[Data extract — start]
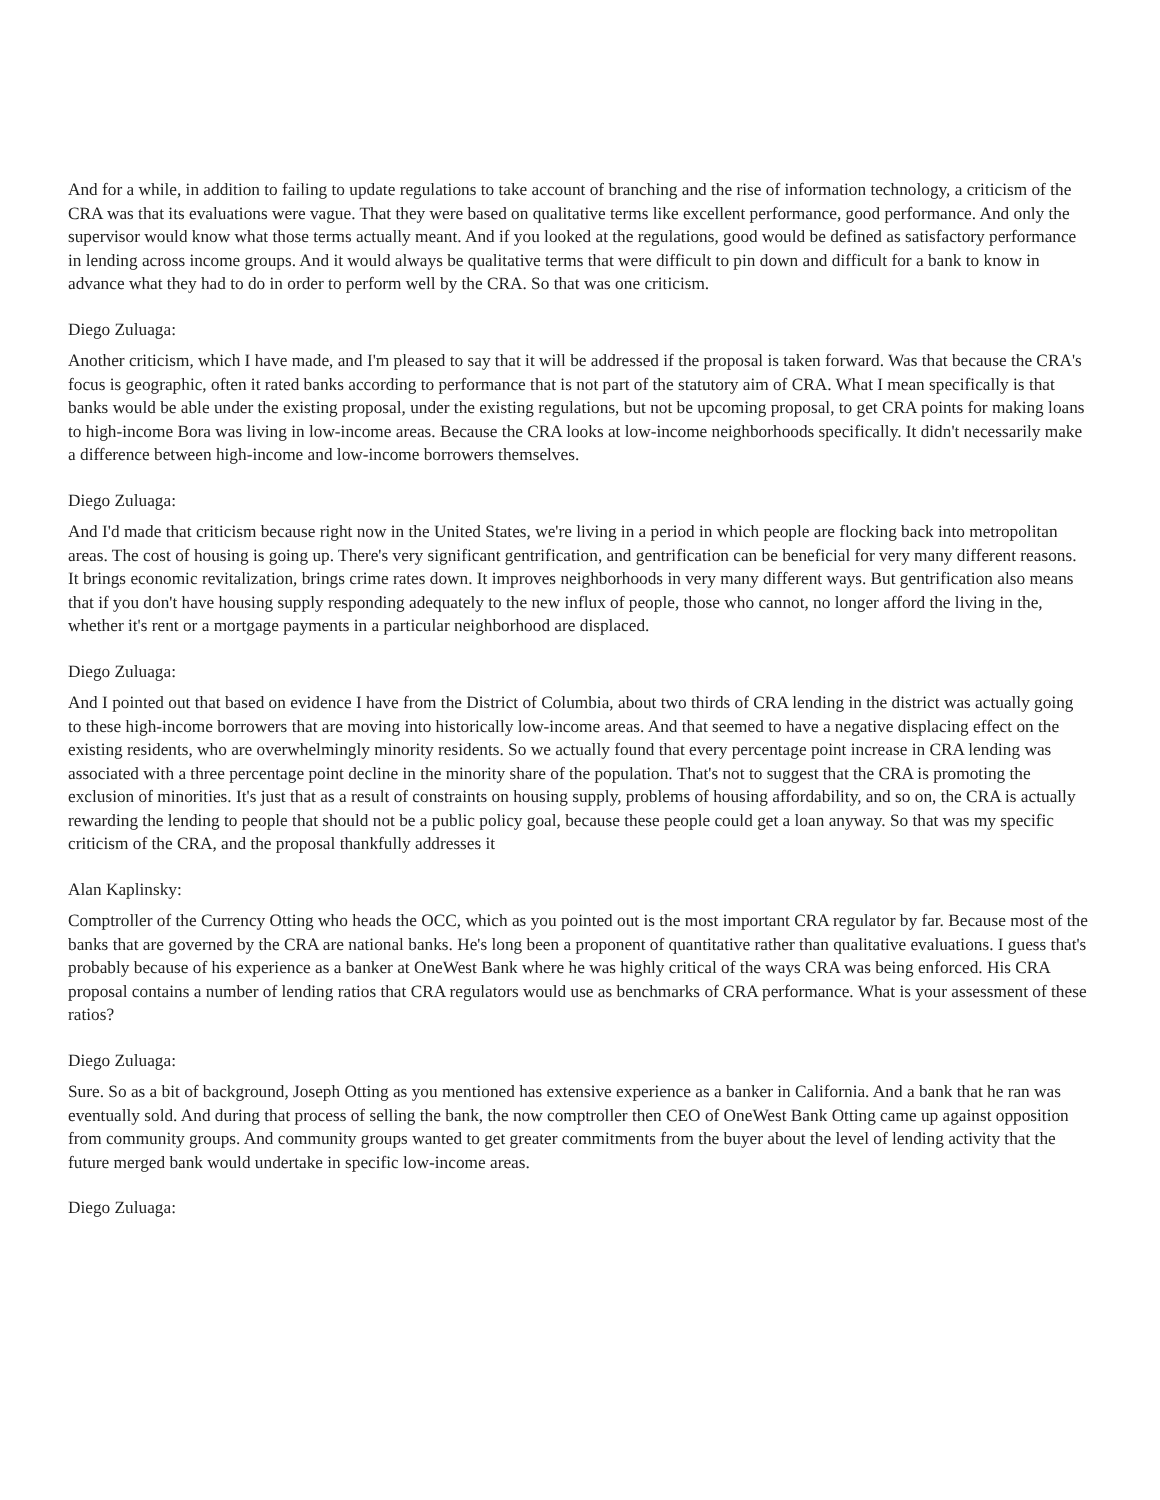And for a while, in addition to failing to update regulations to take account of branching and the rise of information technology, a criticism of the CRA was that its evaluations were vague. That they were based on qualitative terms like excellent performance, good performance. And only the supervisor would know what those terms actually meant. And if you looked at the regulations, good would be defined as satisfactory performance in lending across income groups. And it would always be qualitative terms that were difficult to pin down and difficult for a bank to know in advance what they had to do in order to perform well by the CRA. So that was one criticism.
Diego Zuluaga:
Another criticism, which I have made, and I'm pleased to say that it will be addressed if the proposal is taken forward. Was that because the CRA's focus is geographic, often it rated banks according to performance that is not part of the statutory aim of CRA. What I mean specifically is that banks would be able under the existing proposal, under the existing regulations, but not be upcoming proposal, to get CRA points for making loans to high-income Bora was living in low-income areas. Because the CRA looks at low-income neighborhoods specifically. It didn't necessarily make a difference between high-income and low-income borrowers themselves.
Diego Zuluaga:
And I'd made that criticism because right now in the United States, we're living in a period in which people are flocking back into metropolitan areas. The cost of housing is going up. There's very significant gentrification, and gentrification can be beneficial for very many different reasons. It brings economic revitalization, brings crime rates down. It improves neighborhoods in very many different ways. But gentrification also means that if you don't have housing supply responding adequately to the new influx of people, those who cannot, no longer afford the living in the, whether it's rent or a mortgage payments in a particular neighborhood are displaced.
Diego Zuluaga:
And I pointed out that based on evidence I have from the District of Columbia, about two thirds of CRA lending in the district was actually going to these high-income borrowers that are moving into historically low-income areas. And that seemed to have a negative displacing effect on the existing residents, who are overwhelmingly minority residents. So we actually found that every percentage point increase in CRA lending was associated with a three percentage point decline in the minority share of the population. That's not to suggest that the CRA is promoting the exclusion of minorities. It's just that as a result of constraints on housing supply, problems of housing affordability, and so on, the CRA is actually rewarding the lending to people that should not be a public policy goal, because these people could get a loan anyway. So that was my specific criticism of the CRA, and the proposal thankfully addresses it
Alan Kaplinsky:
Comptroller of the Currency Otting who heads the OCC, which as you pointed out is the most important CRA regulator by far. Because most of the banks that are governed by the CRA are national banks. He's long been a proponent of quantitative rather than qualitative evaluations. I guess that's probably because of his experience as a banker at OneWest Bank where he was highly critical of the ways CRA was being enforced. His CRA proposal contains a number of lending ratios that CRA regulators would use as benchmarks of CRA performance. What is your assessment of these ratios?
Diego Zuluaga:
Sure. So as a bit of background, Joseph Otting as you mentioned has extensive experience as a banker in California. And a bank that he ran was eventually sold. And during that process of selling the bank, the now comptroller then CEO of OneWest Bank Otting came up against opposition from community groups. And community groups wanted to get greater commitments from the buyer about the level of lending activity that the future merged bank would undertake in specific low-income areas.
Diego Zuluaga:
[Data extract — finish]
[Data extract — start]
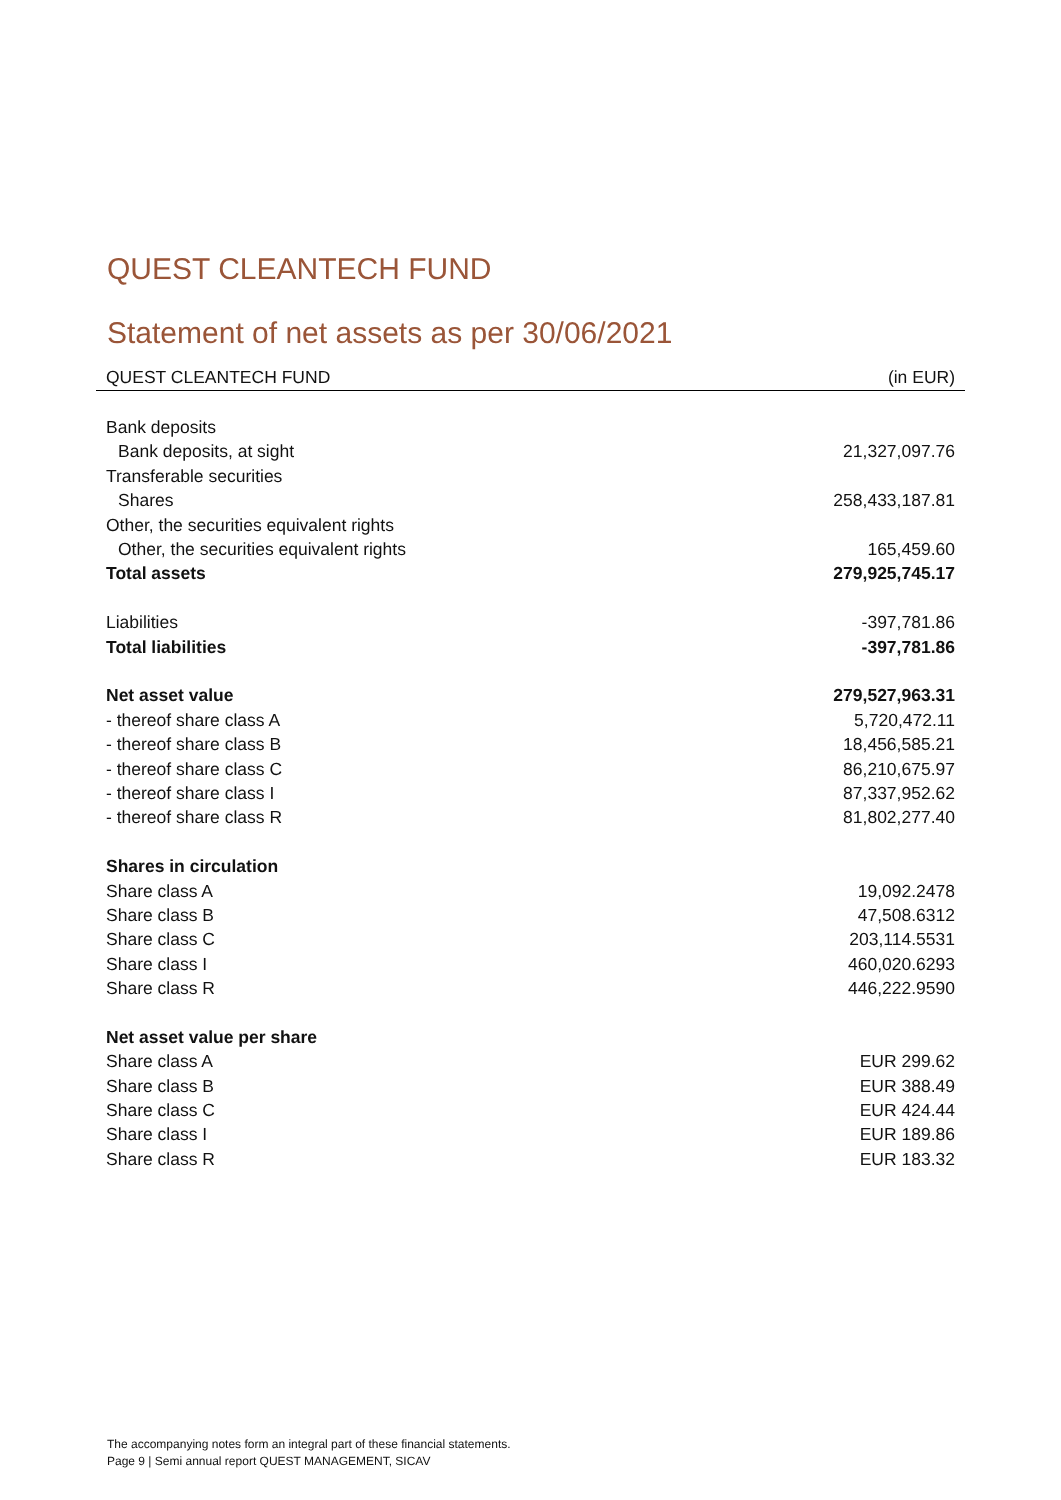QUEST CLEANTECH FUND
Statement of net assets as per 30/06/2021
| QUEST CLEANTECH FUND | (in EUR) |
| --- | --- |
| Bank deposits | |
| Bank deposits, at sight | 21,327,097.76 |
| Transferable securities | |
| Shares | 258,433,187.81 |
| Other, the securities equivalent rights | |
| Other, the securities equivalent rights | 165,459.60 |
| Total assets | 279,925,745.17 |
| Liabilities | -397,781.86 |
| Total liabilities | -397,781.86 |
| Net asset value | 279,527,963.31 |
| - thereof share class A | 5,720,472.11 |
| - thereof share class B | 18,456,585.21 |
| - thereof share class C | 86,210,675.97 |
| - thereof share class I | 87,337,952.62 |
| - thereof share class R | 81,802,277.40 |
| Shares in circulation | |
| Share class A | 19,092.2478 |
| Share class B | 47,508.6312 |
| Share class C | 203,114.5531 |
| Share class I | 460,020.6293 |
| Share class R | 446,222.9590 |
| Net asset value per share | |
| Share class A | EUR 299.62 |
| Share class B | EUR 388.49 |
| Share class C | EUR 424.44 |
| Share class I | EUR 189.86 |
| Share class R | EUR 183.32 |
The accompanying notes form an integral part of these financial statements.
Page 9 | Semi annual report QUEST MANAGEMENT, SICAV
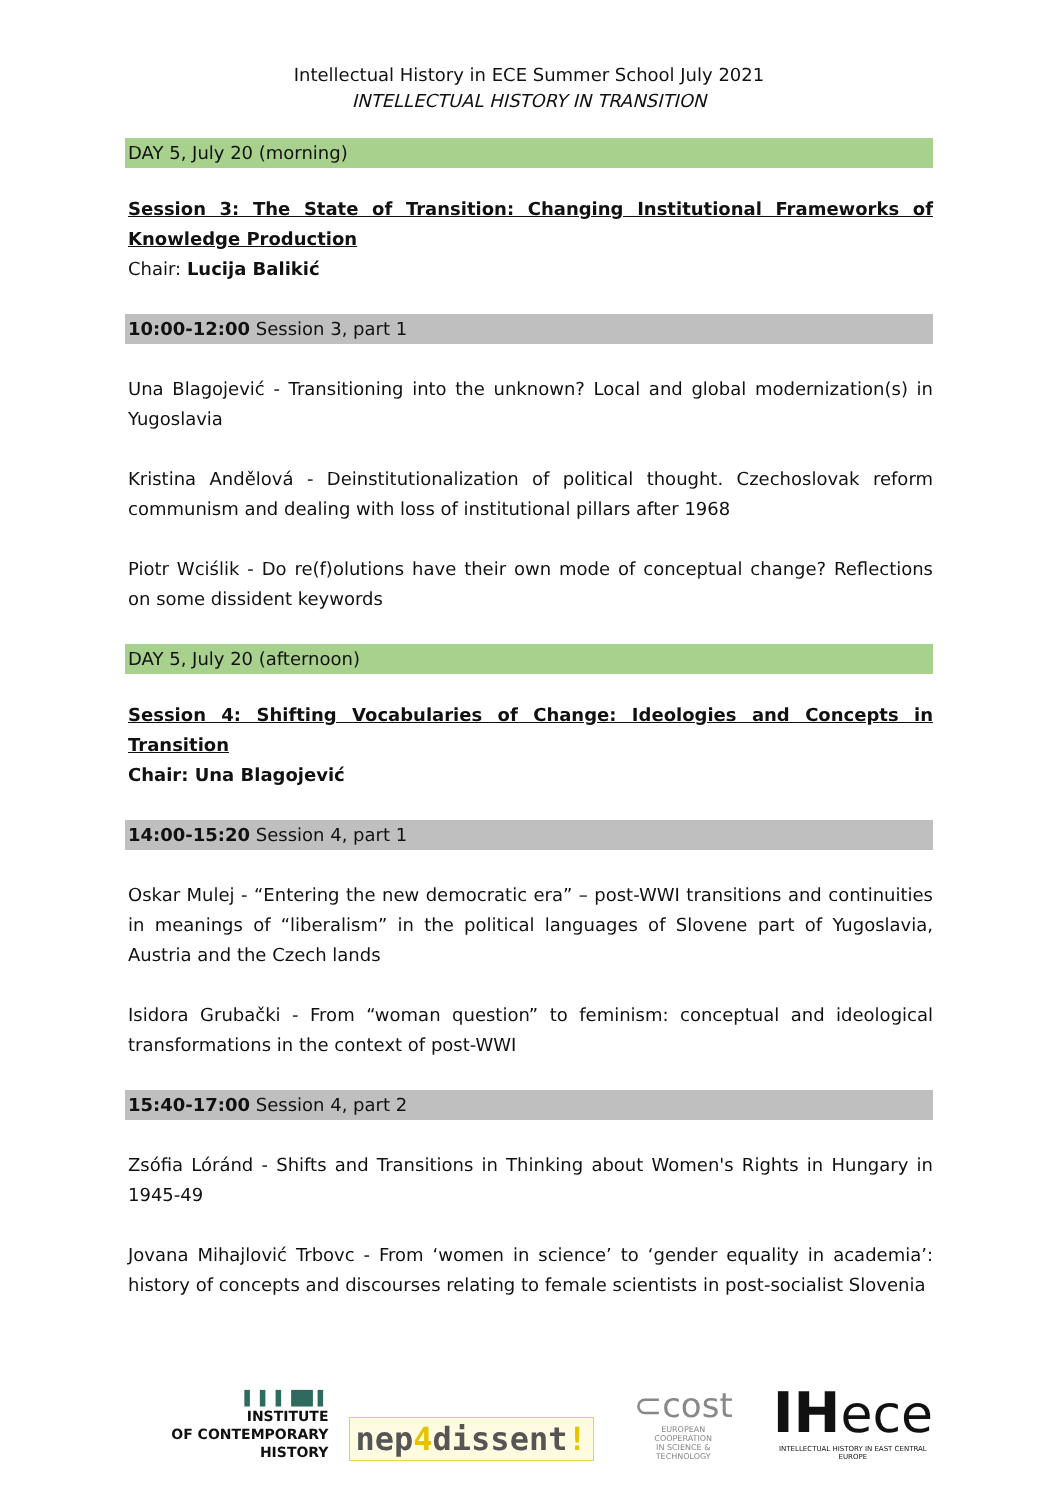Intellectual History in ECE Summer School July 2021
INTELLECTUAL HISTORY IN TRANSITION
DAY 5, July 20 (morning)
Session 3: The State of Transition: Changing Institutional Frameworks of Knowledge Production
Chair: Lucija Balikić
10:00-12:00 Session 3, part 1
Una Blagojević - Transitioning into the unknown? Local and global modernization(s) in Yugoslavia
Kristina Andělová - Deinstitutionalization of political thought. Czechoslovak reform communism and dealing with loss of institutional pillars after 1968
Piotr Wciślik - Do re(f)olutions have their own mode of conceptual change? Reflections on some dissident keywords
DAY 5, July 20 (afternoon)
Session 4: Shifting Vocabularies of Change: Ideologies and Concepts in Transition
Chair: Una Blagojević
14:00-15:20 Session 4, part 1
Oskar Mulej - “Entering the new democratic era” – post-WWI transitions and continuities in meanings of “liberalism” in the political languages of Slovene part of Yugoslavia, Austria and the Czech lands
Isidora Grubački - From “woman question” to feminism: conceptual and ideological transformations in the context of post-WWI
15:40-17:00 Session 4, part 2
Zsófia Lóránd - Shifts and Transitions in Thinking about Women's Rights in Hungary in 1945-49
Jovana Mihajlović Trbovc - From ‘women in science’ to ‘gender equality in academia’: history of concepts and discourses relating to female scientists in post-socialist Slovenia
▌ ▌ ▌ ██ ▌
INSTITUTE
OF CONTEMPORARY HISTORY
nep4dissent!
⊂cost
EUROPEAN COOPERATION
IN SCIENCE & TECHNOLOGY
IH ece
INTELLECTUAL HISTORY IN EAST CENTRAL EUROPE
[Data extract — finish]
[Data extract — start]
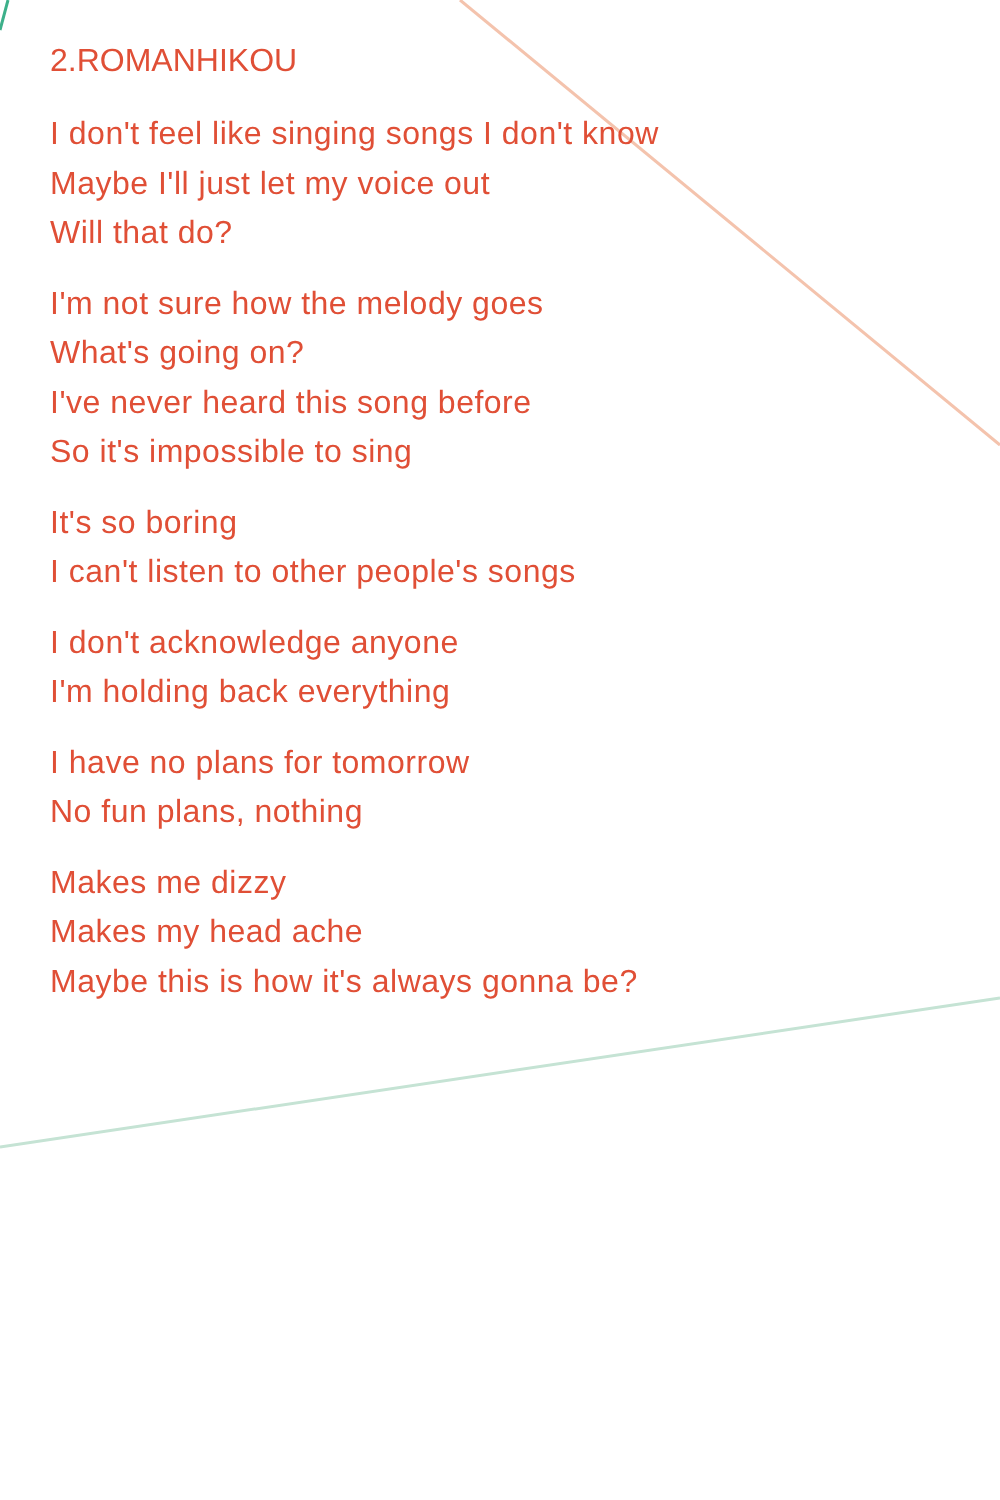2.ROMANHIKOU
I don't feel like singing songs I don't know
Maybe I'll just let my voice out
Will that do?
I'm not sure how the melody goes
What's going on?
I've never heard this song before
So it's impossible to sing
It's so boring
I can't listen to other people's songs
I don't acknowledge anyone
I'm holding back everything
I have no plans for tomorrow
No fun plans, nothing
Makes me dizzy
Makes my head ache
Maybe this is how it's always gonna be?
[Data extract — finish]
Return every line from the entries above that includes the word "which".

▶ [Result below]
Another criticism, which I have made, and I'm pleased to say that it will be addressed if the proposal is taken forward. Was that because the CRA's focus is geographic, often it rated banks according to performance that is not part of the statutory aim of CRA. What I mean specifically is that banks would be able under the existing proposal, under the existing regulations, but not be upcoming proposal, to get CRA points for making loans to high-income Bora was living in low-income areas. Because the CRA looks at low-income neighborhoods specifically. It didn't necessarily make a difference between high-income and low-income borrowers themselves.
And I'd made that criticism because right now in the United States, we're living in a period in which people are flocking back into metropolitan areas. The cost of housing is going up. There's very significant gentrification, and gentrification can be beneficial for very many different reasons. It brings economic revitalization, brings crime rates down. It improves neighborhoods in very many different ways. But gentrification also means that if you don't have housing supply responding adequately to the new influx of people, those who cannot, no longer afford the living in the, whether it's rent or a mortgage payments in a particular neighborhood are displaced.
Comptroller of the Currency Otting who heads the OCC, which as you pointed out is the most important CRA regulator by far. Because most of the banks that are governed by the CRA are national banks. He's long been a proponent of quantitative rather than qualitative evaluations. I guess that's probably because of his experience as a banker at OneWest Bank where he was highly critical of the ways CRA was being enforced. His CRA proposal contains a number of lending ratios that CRA regulators would use as benchmarks of CRA performance. What is your assessment of these ratios?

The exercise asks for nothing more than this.